[Extracted data]
::::::

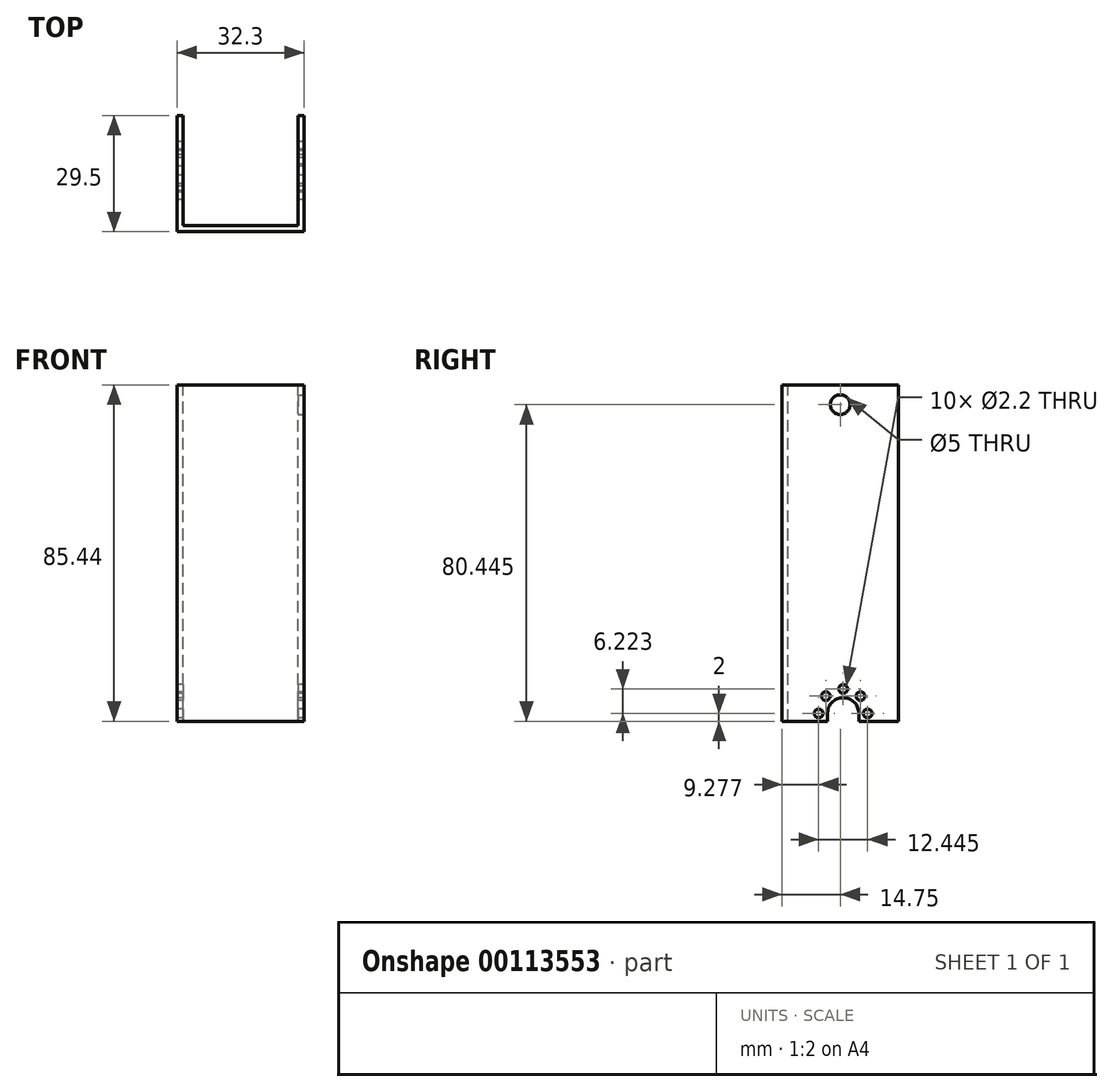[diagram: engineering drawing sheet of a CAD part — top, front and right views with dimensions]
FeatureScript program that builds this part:
annotation { "Feature Type Name" : "Feature", "Feature Type Description" : "" }
export const myFeature = defineFeature(function(context is Context, id is Id, definition is map)
    precondition{}
    {
        {
            var Q0;
            Q0=qCreatedBy(makeId("Front.planeOp"),FACE);
            var sketch = newSketch(context, id + "F0", { "sketchPlane" : qUnion([Q0])});
            skLineSegment(sketch, "E0.bottom", {"start": v(0, 0) * mm, "end": v(1.5, 0) * mm});
            skLineSegment(sketch, "E0.top", {"start": v(0, 86.95) * mm, "end": v(32.3, 86.95) * mm});
            skLineSegment(sketch, "E0.left", {"start": v(0, 0) * mm, "end": v(0, 86.95) * mm});
            skLineSegment(sketch, "E0.right", {"start": v(32.3, 0) * mm, "end": v(32.3, 86.95) * mm});
            skLineSegment(sketch, "E1.top", {"start": v(1.5, 85.45) * mm, "end": v(30.8, 85.45) * mm});
            skLineSegment(sketch, "E1.left", {"start": v(1.5, 0) * mm, "end": v(1.5, 85.45) * mm});
            skLineSegment(sketch, "E1.right", {"start": v(30.8, 0) * mm, "end": v(30.8, 85.45) * mm});
            skLineSegment(sketch, "E2.trimOffspring", {"start": v(30.8, 0) * mm, "end": v(32.3, 0) * mm});
            skSolve(sketch);
        }
        {
            var Q0;
            Q0=qSketchRegion(id+"F0",true);
            extrude(context, id + "F1", {"entities" : qUnion([Q0]), "depth" : 28 * mm});
        }
        {
            var Q0;
            Q0=makeQuery(id+"F1.opExtrude","SWEPT_FACE",FACE,{"disambiguationData":[OSD([sQuery(id+"F0.wireOp",EDGE,"E0.left")])]});
            var sketch = newSketch(context, id + "F2", { "sketchPlane" : qUnion([Q0])});
            skArc(sketch, "E3", {"start": v(18, 2) * mm, "mid": v(14, 6) * mm, "end": v(10, 2) * mm});
            skCircle(sketch, "E4", {"center": v(20.22, 2) * mm, "radius": 1.1 * mm});
            skCircle(sketch, "E5.1.0", {"center": v(18.4, 6.4) * mm, "radius": 1.1 * mm});
            skCircle(sketch, "E5.2.0", {"center": v(14, 8.22) * mm, "radius": 1.1 * mm});
            skCircle(sketch, "E5.3.0", {"center": v(9.6, 6.4) * mm, "radius": 1.1 * mm});
            skCircle(sketch, "E5.4.0", {"center": v(7.78, 2) * mm, "radius": 1.1 * mm});
            skLineSegment(sketch, "E6", {"start": v(10, 2) * mm, "end": v(10, 0) * mm});
            skLineSegment(sketch, "E7", {"start": v(18, 2) * mm, "end": v(18, 0) * mm});
            skLineSegment(sketch, "E8", {"start": v(10, 0) * mm, "end": v(18, 0) * mm});
            skLineSegment(sketch, "E9", {"start": v(14, 86.95) * mm, "end": v(14, 0) * mm, "construction": true});
            skPoint(sketch, "E10", {"position": v(14, 0) * mm});
            skLineSegment(sketch, "E11", {"start": v(2.78, 0) * mm, "end": v(0, 0) * mm});
            skLineSegment(sketch, "E12", {"start": v(0, 0) * mm, "end": v(0, 85.45) * mm});
            skLineSegment(sketch, "E13.MirrorCS", {"start": v(28, 0) * mm, "end": v(28, 85.45) * mm});
            skLineSegment(sketch, "E14.MirrorCS", {"start": v(25.22, 0) * mm, "end": v(28, 0) * mm});
            skPoint(sketch, "E15.MirrorCS.end.orphan", {"position": v(28, 85.45) * mm});
            skPoint(sketch, "E15.MirrorCS.start.orphan", {"position": v(25.22, 0) * mm});
            skSolve(sketch);
        }
        {
            var Q0;
            Q0=qSketchRegion(id+"F2",true);
            extrude(context, id + "F3", {"entities" : qUnion([Q0]), "operationType" : NewBodyOperationType.REMOVE, "endBound" : BoundingType.THROUGH_ALL, "oppositeDirection" : true, "depth" : 25 * mm});
        }
        {
            var Q0;
            Q0=makeQuery(id+"F1.opExtrude","SWEPT_FACE",FACE,{"disambiguationData":[OSD([sQuery(id+"F0.wireOp",EDGE,"E0.top")])]});
            var sketch = newSketch(context, id + "F4", { "sketchPlane" : qUnion([Q0])});
            skLineSegment(sketch, "E16", {"start": v(16.15, 0) * mm, "end": v(16.15, -28) * mm, "construction": true});
            skLineSegment(sketch, "E17", {"start": v(0, -14) * mm, "end": v(32.3, -14) * mm, "construction": true});
            skCircle(sketch, "E18", {"center": v(6.15, -4) * mm, "radius": 1.1 * mm});
            skCircle(sketch, "E19.MirrorC", {"center": v(26.15, -4) * mm, "radius": 1.1 * mm});
            skCircle(sketch, "E20.MirrorC", {"center": v(6.15, -24) * mm, "radius": 1.1 * mm});
            skCircle(sketch, "E21.MirrorC", {"center": v(26.15, -24) * mm, "radius": 1.1 * mm});
            skSolve(sketch);
        }
        {
            var Q0;
            Q0=qSketchRegion(id+"F4",true);
            extrude(context, id + "F5", {"entities" : qUnion([Q0]), "operationType" : NewBodyOperationType.REMOVE, "endBound" : BoundingType.UP_TO_NEXT, "oppositeDirection" : true, "depth" : 25 * mm});
        }
        {
            var Q0;
            Q0=makeQuery(id+"F1.opExtrude","SWEPT_FACE",FACE,{"disambiguationData":[OSD([sQuery(id+"F0.wireOp",EDGE,"E0.right")])]});
            var sketch = newSketch(context, id + "F6", { "sketchPlane" : qUnion([Q0])});
            skLineSegment(sketch, "E22.bottom", {"start": v(-28, 86.95) * mm, "end": v(-29.5, 86.95) * mm});
            skLineSegment(sketch, "E22.top", {"start": v(-28, 0) * mm, "end": v(-29.5, 0) * mm});
            skLineSegment(sketch, "E22.left", {"start": v(-28, 86.95) * mm, "end": v(-28, 0) * mm});
            skLineSegment(sketch, "E22.right", {"start": v(-29.5, 86.95) * mm, "end": v(-29.5, 0) * mm});
            skLineSegment(sketch, "E23", {"start": v(-14, 86.95) * mm, "end": v(-14, 0) * mm, "construction": true});
            skLineSegment(sketch, "E24.MirrorCS", {"start": v(0, 86.95) * mm, "end": v(0, 0) * mm});
            skLineSegment(sketch, "E25.MirrorCS", {"start": v(1.5, 86.95) * mm, "end": v(1.5, 0) * mm});
            skLineSegment(sketch, "E26.MirrorCS", {"start": v(0, 86.95) * mm, "end": v(1.5, 86.95) * mm});
            skLineSegment(sketch, "E27.MirrorCS", {"start": v(0, 0) * mm, "end": v(1.5, 0) * mm});
            skSolve(sketch);
        }
        {
            var Q0;
            Q0=makeQuery(id+"F6.imprint","IMPRINT",FACE,{"disambiguationData":[TD([[makeQuery(id+"F6.imprint","IMPRINT",EDGE,{"derivedFrom":sQuery(id+"F6.wireOp",EDGE,"E22.bottom")}),1.0]])]});
            extrude(context, id + "F7", {"entities" : qUnion([Q0]), "operationType" : NewBodyOperationType.ADD, "oppositeDirection" : true, "depth" : 32.3 * mm});
        }
        {
            var Q0;
            Q0=makeQuery(id+"F7.opExtrude","SWEPT_FACE",FACE,{"disambiguationData":[OSD([sQuery(id+"F6.wireOp",EDGE,"E22.right")])]});
            var sketch = newSketch(context, id + "F8", { "sketchPlane" : qUnion([Q0])});
            skPoint(sketch, "E28.centerSnap0", {"position": v(16.15, 0) * mm});
            skLineSegment(sketch, "E29.bottom", {"start": v(0, 86.95) * mm, "end": v(32.3, 86.95) * mm});
            skLineSegment(sketch, "E29.top", {"start": v(0, 85.45) * mm, "end": v(32.3, 85.45) * mm});
            skLineSegment(sketch, "E29.left", {"start": v(0, 86.95) * mm, "end": v(0, 85.45) * mm});
            skLineSegment(sketch, "E29.right", {"start": v(32.3, 86.95) * mm, "end": v(32.3, 85.45) * mm});
            skPoint(sketch, "E29.middle", {"position": v(16.15, 86.2) * mm});
            skLineSegment(sketch, "E30.bottom", {"start": v(1.5, 85.45) * mm, "end": v(30.8, 85.45) * mm});
            skLineSegment(sketch, "E30.top", {"start": v(1.5, 55.45) * mm, "end": v(30.8, 55.45) * mm});
            skLineSegment(sketch, "E30.left", {"start": v(1.5, 85.45) * mm, "end": v(1.5, 55.45) * mm});
            skLineSegment(sketch, "E30.right", {"start": v(30.8, 85.45) * mm, "end": v(30.8, 55.45) * mm});
            skPoint(sketch, "E31", {"position": v(16.15, 85.45) * mm});
            skLineSegment(sketch, "E32.bottom", {"start": v(0, 85.45) * mm, "end": v(1.5, 85.45) * mm});
            skLineSegment(sketch, "E32.top", {"start": v(0, 55.45) * mm, "end": v(1.5, 55.45) * mm});
            skLineSegment(sketch, "E32.left", {"start": v(0, 85.45) * mm, "end": v(0, 55.45) * mm});
            skLineSegment(sketch, "E33.bottom", {"start": v(30.8, 85.45) * mm, "end": v(32.3, 85.45) * mm});
            skLineSegment(sketch, "E33.top", {"start": v(30.8, 55.45) * mm, "end": v(32.3, 55.45) * mm});
            skLineSegment(sketch, "E33.right", {"start": v(32.3, 85.45) * mm, "end": v(32.3, 55.45) * mm});
            skSolve(sketch);
        }
        {
            var Q0;
            Q0=makeQuery(id+"F8.imprint","IMPRINT",FACE,{"disambiguationData":[TD([[makeQuery(id+"F8.imprint","IMPRINT",EDGE,{"derivedFrom":sQuery(id+"F8.wireOp",EDGE,"E30.bottom")}),-1.0]])]});
            var Q1;
            Q1=makeQuery(id+"F8.imprint","IMPRINT",FACE,{"disambiguationData":[TD([[makeQuery(id+"F8.imprint","IMPRINT",EDGE,{"derivedFrom":sQuery(id+"F8.wireOp",EDGE,"E32.bottom")}),-1.0]])]});
            var Q2;
            Q2=makeQuery(id+"F8.imprint","IMPRINT",FACE,{"disambiguationData":[TD([[makeQuery(id+"F8.imprint","IMPRINT",EDGE,{"derivedFrom":sQuery(id+"F8.wireOp",EDGE,"E29.bottom")}),-1.0]])]});
            extrude(context, id + "F9", {"entities" : qUnion([Q0, Q1, Q2]), "operationType" : NewBodyOperationType.REMOVE, "endBound" : BoundingType.THROUGH_ALL, "oppositeDirection" : true, "depth" : 25 * mm});
        }
        {
            var Q0;
            Q0=makeQuery(id+"F7.boolean.opBoolean","MERGE",FACE,{"derivedFrom":[makeQuery(id+"F1.opExtrude","SWEPT_FACE",FACE,{"disambiguationData":[OSD([sQuery(id+"F0.wireOp",EDGE,"E0.right")])]}),makeQuery(id+"F7.opExtrude","CAP_FACE",FACE,{"disambiguationData":[OSD([sQuery(id+"F6.wireOp",EDGE,"E22.bottom"),sQuery(id+"F6.wireOp",EDGE,"E22.top"),sQuery(id+"F6.wireOp",EDGE,"E22.left"),sQuery(id+"F6.wireOp",EDGE,"E22.right")])],"isStart":true})]});
            var sketch = newSketch(context, id + "F10", { "sketchPlane" : qUnion([Q0])});
            skCircle(sketch, "E34", {"center": v(-14.75, 80.45) * mm, "radius": 2.5 * mm});
            skPoint(sketch, "E34.centerSnap0", {"position": v(-14.75, 85.45) * mm});
            skSolve(sketch);
        }
        {
            var Q0;
            Q0=qSketchRegion(id+"F10",true);
            extrude(context, id + "F11", {"entities" : qUnion([Q0]), "operationType" : NewBodyOperationType.REMOVE, "endBound" : BoundingType.UP_TO_NEXT, "oppositeDirection" : true, "depth" : 25 * mm});
        }
    });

::::::

__Work to do__: Gather every line in the data above that contains the string "REMOVE", and list them in the order they appear.

__Task answer__:
            extrude(context, id + "F3", {"entities" : qUnion([Q0]), "operationType" : NewBodyOperationType.REMOVE, "endBound" : BoundingType.THROUGH_ALL, "oppositeDirection" : true, "depth" : 25 * mm});
            extrude(context, id + "F5", {"entities" : qUnion([Q0]), "operationType" : NewBodyOperationType.REMOVE, "endBound" : BoundingType.UP_TO_NEXT, "oppositeDirection" : true, "depth" : 25 * mm});
            extrude(context, id + "F9", {"entities" : qUnion([Q0, Q1, Q2]), "operationType" : NewBodyOperationType.REMOVE, "endBound" : BoundingType.THROUGH_ALL, "oppositeDirection" : true, "depth" : 25 * mm});
            extrude(context, id + "F11", {"entities" : qUnion([Q0]), "operationType" : NewBodyOperationType.REMOVE, "endBound" : BoundingType.UP_TO_NEXT, "oppositeDirection" : true, "depth" : 25 * mm});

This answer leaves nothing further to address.